[Exercise description]
From the SQL commands text, copy the stretch from "Columns and integrity" through "generally not recommended." word for word.

[Text excerpt]

<<<<

Commands

6 min read Updated Tue Apr 28 2026 07:56:31 GMT+0000 (Coordinated Universal Time)

Conventionally, used in capitalized forms.

SQL commands can be categorized into DDL and DML features. Results of DML commands are relations.

CREATE

The CREATE statement is used to create database objects like tables, views, functions, procedures, user-defined types, and triggers. Feature of DDL.

CREATE TABLE

CREATE TABLE employees (
  employee_id INT,
  first_name VARCHAR(50) NOT NULL,
  last_name VARCHAR(50) NOT NULL,
  hire_date DATE,
  salary DECIMAL(10,2),
  department_id INT,
  manager_id INT,
  PRIMARY KEY (employee_id),
  FOREIGN KEY (department_id) REFERENCES departments(department_id),
  FOREIGN KEY (manager_id) REFERENCES employees(employee_id)
);

Integrity constraints can also be defined while creating a table.

CREATE TYPE

Can either be defined using a built-in type or similar to a relation.

CREATE TYPE Dollar AS DECIMAL(10,2) FINAL;

CREATE TYPE Address AS (
    street VARCHAR(50),
    city   VARCHAR(30),
    zip    CHAR(6)
) NOT FINAL;

If FINAL modifier is defined, the type cannot be inherited by other types. NOT FINAL is the default.

DROP

The DROP statement removes database objects. Feature of DDL.

DROP TABLE employees;

ALTER

The ALTER statement modifies existing database objects. Feature of DDL.

ALTER TABLE employees ADD email VARCHAR(100);

Columns and integrity constraints can be added, modified, or dropped.

Most DBMS systems did not allow dropping columns, as explained in the previous section.

SELECT

Retrieves data from one or more tables. Feature of DML.

SELECT first_name, last_name
FROM employees
WHERE salary > 50000
ORDER BY last_name;

”*” will fetch all the columns. But have performance impacts on large tables. Post-processing can be done on the selected fields as well, although generally not recommended.

DISTINCT

A modifier used in SELECT. Retrieves rows with unique values only. Applies to all columns combined.

AS

Allows renaming a relation or a attribute name. Optional. Can be used with SELECT, FROM, JOIN, and ORDER BY clauses.

The aliased names cannot be used in WHERE, GROUP BY, HAVING clauses, per the standard.

ORDER BY

ORDER BY attribute_name [ASC or DESC]

Specifies the order in which to sort the result set. Feature of DML. If neither ASC nor DESC is specified, the order is ascending.

If the value is NULL, by default, they can either show up at first or last (implementation-dependent). This behavior can be controlled using the NULLS FIRST or NULLS LAST modifiers.

ORDER BY column NULLS FIRST

When 2 values are equal, the SQL standard specifies that their relative order is undefined, and it’s implementation-dependent.

>>>>

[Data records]
<<<<

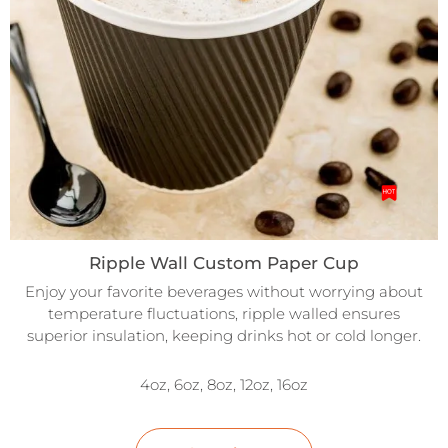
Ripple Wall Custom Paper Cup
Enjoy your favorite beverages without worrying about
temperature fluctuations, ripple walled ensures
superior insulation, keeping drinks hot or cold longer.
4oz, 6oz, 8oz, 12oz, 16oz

>>>>
<<<<

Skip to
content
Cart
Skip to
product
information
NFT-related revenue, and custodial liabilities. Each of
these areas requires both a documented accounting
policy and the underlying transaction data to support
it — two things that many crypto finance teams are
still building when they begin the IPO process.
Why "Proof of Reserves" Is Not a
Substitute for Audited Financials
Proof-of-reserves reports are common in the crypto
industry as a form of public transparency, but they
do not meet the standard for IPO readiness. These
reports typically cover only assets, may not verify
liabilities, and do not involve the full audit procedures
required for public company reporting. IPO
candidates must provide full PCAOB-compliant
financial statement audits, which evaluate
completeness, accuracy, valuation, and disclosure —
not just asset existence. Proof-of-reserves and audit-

>>>>

[Final answer]
Columns and integrity constraints can be added, modified, or dropped.

Most DBMS systems did not allow dropping columns, as explained in the previous section.

SELECT

Retrieves data from one or more tables. Feature of DML.

SELECT first_name, last_name
FROM employees
WHERE salary > 50000
ORDER BY last_name;

”*” will fetch all the columns. But have performance impacts on large tables. Post-processing can be done on the selected fields as well, although generally not recommended.